The goal of PiecewiseChangepoint is to estimate the number and locations of change-points in piecewise exponential models.
You can install the released version of PiecewiseChangepoint from GitHub with:
devtools::install_github("Anon19820/PiecewiseChangepoint")
In order to run some of the functions JAGS and Stan are required along with RTools??
First we load the package and simulate some piecewise exponential data.
library("survminer", lib.loc = "~/R-packages/") library("survival") library("xlsx") library("dplyr") library("flexsurv") library("PiecewiseChangepoint", lib.loc = "~/R-packages/") pathway <- "~/PhD/KM_Piecewise_Major_Review_final/Readme Update/" #Need Rtools for Stan #Need Jags
library("PiecewiseChangepoint") ## simulated example set.seed(123) n_obs =20 n_events_req=20 max_time = 24 # months rate = c(0.75,0.25)/12 # we want to report on months t_change =12 # change-point at 12 months df <- gen_piece_df(n_obs = n_obs,n_events_req = n_events_req, num.breaks = length(t_change),rate = rate , t_change = t_change, max_time = max_time)
#pathway <- "C:/Users/phili/OneDrive/PhD/R packages/PiecewiseChangepoint/PiecewiseChangepoint/" #Collapsing_Model<- readRDS(file = paste0(pathway,"Examples/Collapsing_Model.rds")) df<- readRDS(file = paste0("Examples/df.rds"))
We see the output of this dataframe below:
head(df)
For this simulated dataset; time_event represents the time the event would occur at in the absence of censoring, while time is minimum of the censoring time and the event time. status is an indicator variable if the event occurred at the corresponding time or if it was censored. Plotting this survival function we see a potential change in the hazard at around year 1.
fit <- survfit(Surv(time, status) ~ 1, data = df) # Drawing curves ggsurvplot(fit, palette = "#2E9FDF")
ggsave("Examples/Surv_plot.png", height = 6, width = 10)
As noted in [@Bagust.2014], constant hazards are linear with respect to the cumulative hazard function, therefore, the change in hazards at approximately 12 months can be seen more clearly in this plot.
ggsurvplot(fit, palette = "#2E9FDF", fun = "cumhaz")
ggsave("Examples/CumHaz_plot.png", height = 6, width = 10)
Next we fit the model noting that only the time and status columns are required. The timescale argument changes the prior for the hazards $\lambda$ so that it is appropriate for the timescale. For example if the timescale is years then the a vague prior centered around 1 is appropriate (i.e. $36\%$ of population having the event each year), while if the timescale is in months the equivalent prior should have an expected value of 1/12 (and days 1/365).
Collapsing_Model <- collapsing.model(df, n.iter = 20750, burn_in = 750, n.chains = 2, timescale = "months")
As we would expect the one change-point model has the highest posterior probability.
print(Collapsing_Model)
Collapsing_Model<- readRDS(file = paste0("Examples/Collapsing_Model.rds"))
print(Collapsing_Model)
Simulations from the posterior distribution for the change-point locations and associated hazards can be extracted from the returned object (highlighted below).

• • • • • • •

▶ **Tasks to complete**
A. Reproduce the stretch of the PiecewiseChangepoint guide from "Simulations from the" through "object (highlighted below)." word for word.
B. Answer these questions using the PiecewiseChangepoint guide:
(i) At what time is the change-point placed in the simulated example?
(ii) Which columns of the data frame are needed to fit the model?
(iii) If the timescale is in days, what expected value should the prior for the hazards have?
C. Write the next part of the PiecewiseChangepoint guide, picking up after its final sentence.
The data after this point have no connection to the PiecewiseChangepoint guide.

▶ **Raw data**
• • • • • • •

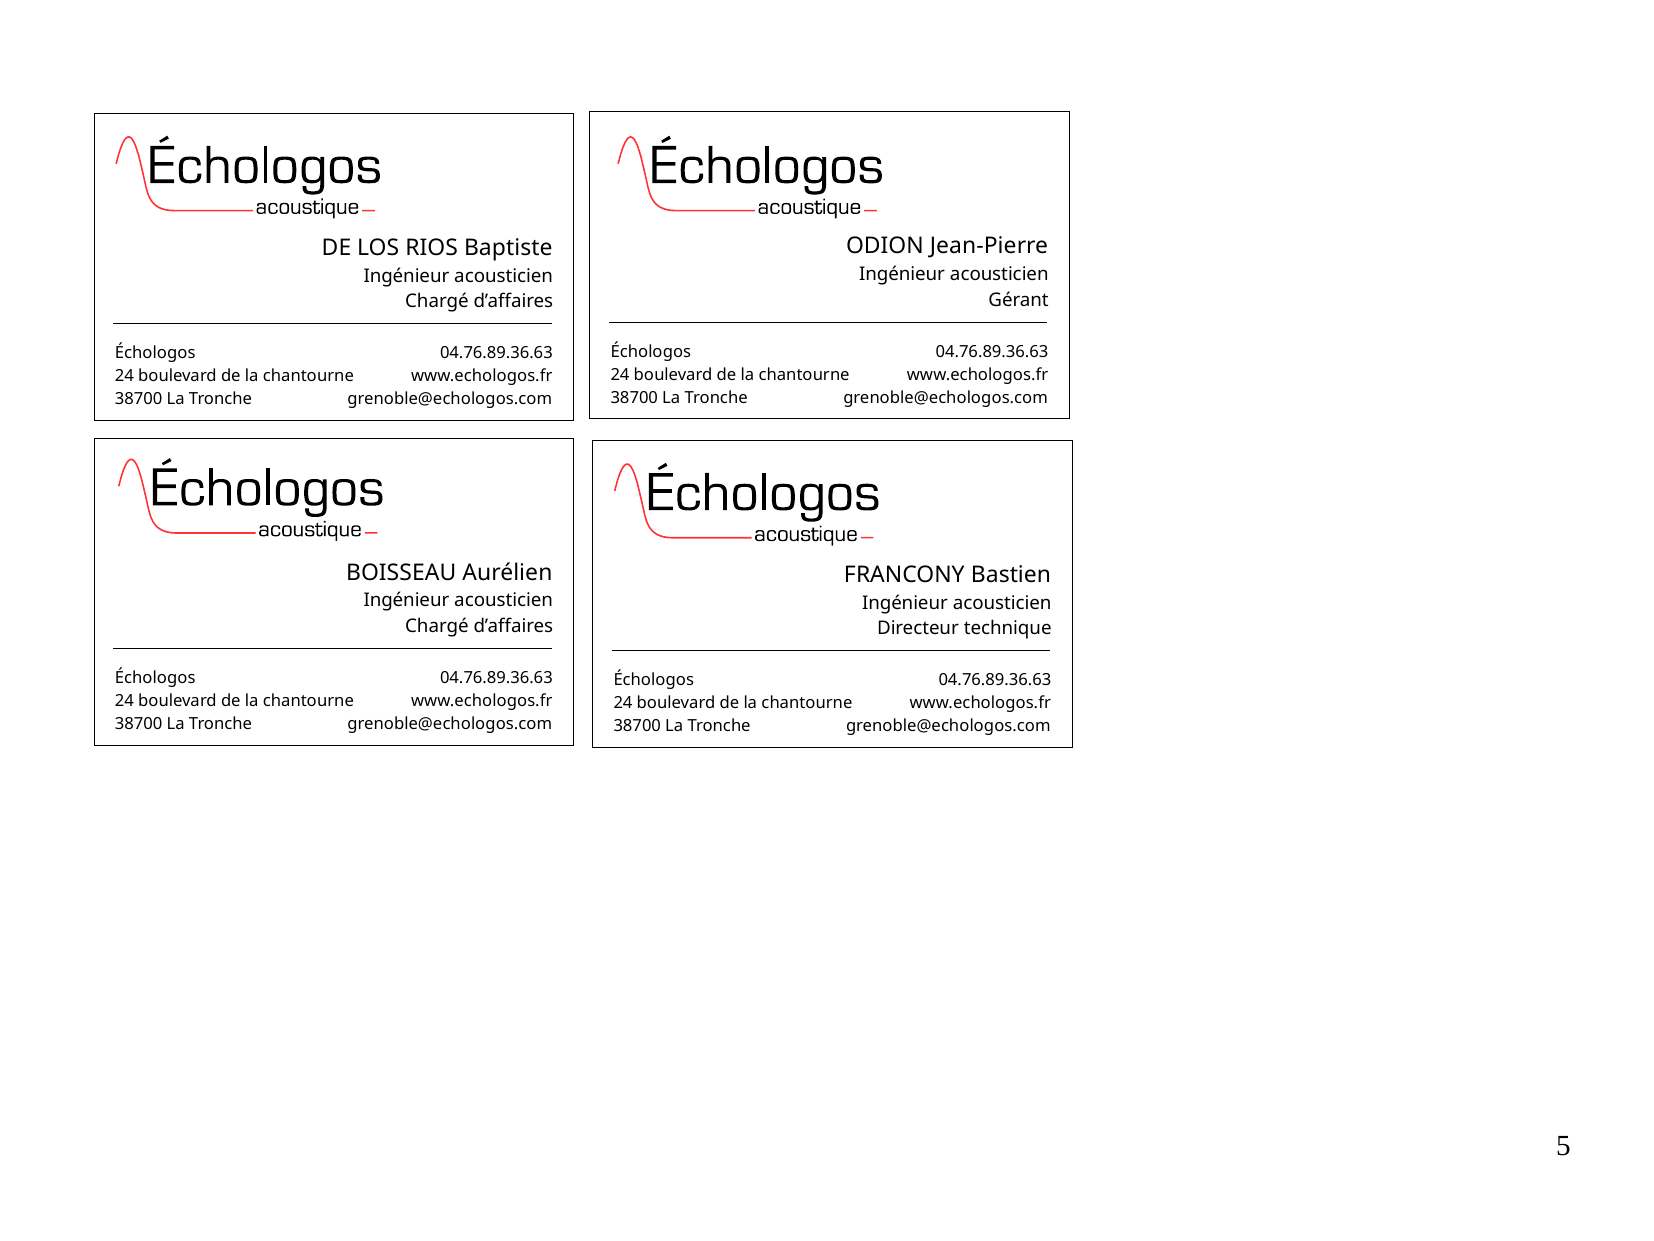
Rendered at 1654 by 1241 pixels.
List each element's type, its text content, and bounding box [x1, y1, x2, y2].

• • • • • • •

▶ **Answers in order**
A.
Simulations from the posterior distribution for the change-point locations and associated hazards can be extracted from the returned object (highlighted below).

B.
(i) At 12 months.
(ii) Only the time and status columns.
(iii) 1/365.

C.
Collapsing_Model$changepoint Collapsing_Model$lambda
Once we are satisfied that there is good mixing and that we have run the model for long enough (20,000 simulations over 2 chains should be more than enough), we may want to look at a plot of the survivor function. In health economics we are typically interested in long term survival of our parametric models. In this situation we want a plot of the first 5 years which we can do using the max_predict argument (in this case 60 months). The red lines show the individual posterior simulations and are a natural representation of the parameter uncertainty.
plot(Collapsing_Model, max_predict = 60, chng.num = 1)+xlab("Time (Months)")
ggsave("Examples/Surv-1-chng.png", height = 6, width = 10)
Similarly we may also want to look at the hazard function. In this situation we only present the hazard up to the maximum time observed in the data. This is because by definition the hazard from the final interval will be the one which is extrapolated throughout the time horizon.
plot(Collapsing_Model, type = "hazard")+xlab("Time (Months)")+ylab("Hazards")+ylim(c(0,.1))
By default the plot methods described above use all the posterior simulations. If for example, we were only interested in the 2 change-point model, we can specify this using the chng.num argument. The green points indicate the mean location of the change-points. When plotting "all" of the simulations there is no sensible mean location of the change-points as there are different numbers of change-points.
plot(Collapsing_Model, max_predict = 60, chng.num = 2)+xlab("Time (Months)")
ggsave("Examples/Surv-2-chng.png", height = 6, width = 10)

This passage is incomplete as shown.